External Morality vs. Internal Problems
Sin is an internal issue. Make sin illegal doesn’t change the root problem: the human heart. Jesus spoke to this issue in Matthew 23 when He criticized the Pharisees for the outward appearance of morality without concern for the heart.
“Woe to you, teachers of the law and Pharisees, you hypocrites! You clean the outside of the cup and dish, but inside they are full of greed and self-indulgence. Blind Pharisee! First clean the inside of the cup and dish, and then the outside also will be clean.
“Woe to you, teachers of the law and Pharisees, you hypocrites! You are like whitewashed tombs, which look beautiful on the outside but on the inside are full of the bones of the dead and everything unclean. In the same way, on the outside you appear to people as righteous but on the inside you are full of hypocrisy and wickedness.
Matthew 23:25-28
These individuals had managed an outward morality that had not filtered into their hearts. It did not fool Jesus, and yet this is what many advocate for our society.
Tried and Found Lacking
Legislating has been tried in the past, and it didn’t work. What will make this time different?
Now, you might assume that I’m about to talk about Prohibition or even the practice of backroom abortions pre-Roe v. Wade.
But I’m not.
I’m going to use the Israelites as my example. God gave them the Ten Commandments, and they were almost immediately violated. Furthermore, God gave them other laws and restrictions as an outward sign of His presence among them so that they might be distinguished from their pagan neighbors.
And yet, these restrictions were constantly being ignored.
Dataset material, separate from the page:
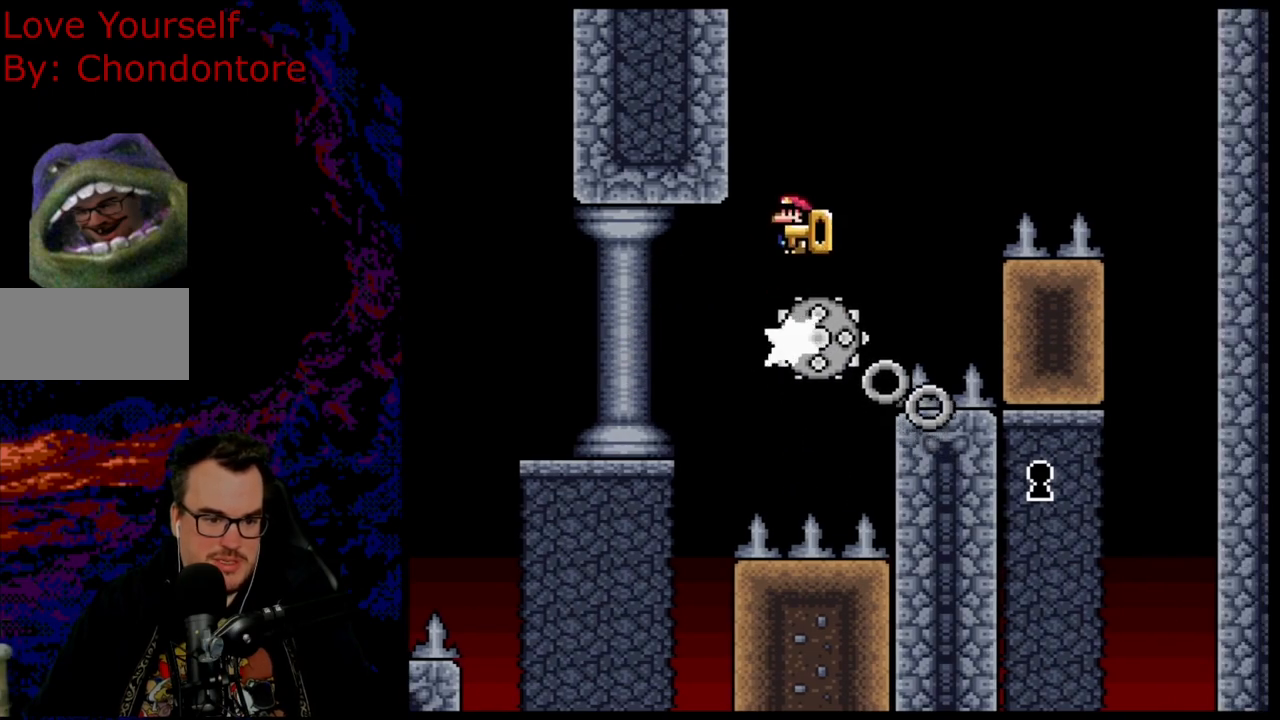
{"buttons": ["X", "DPAD_LEFT"], "events": [[383, "A", "up"], [433, "DPAD_DOWN", "down"], [450, "DPAD_LEFT", "down"], [450, "DPAD_RIGHT", "up"], [467, "DPAD_DOWN", "up"]]}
So if God cannot legislate us into obedience, how do we think that the US government is going to pull it off?
Conclusion
Forcing others into behavioral holiness will not get them any closer to the heart change needed to secure their place in eternity. If anything, our attempts to do this only succeed in pushing them further from us and from God. Is morality important? Of course, but what is an outward morality without the presence of God in the heart to transform the individual and bring them out of darkness and into the kingdom of light?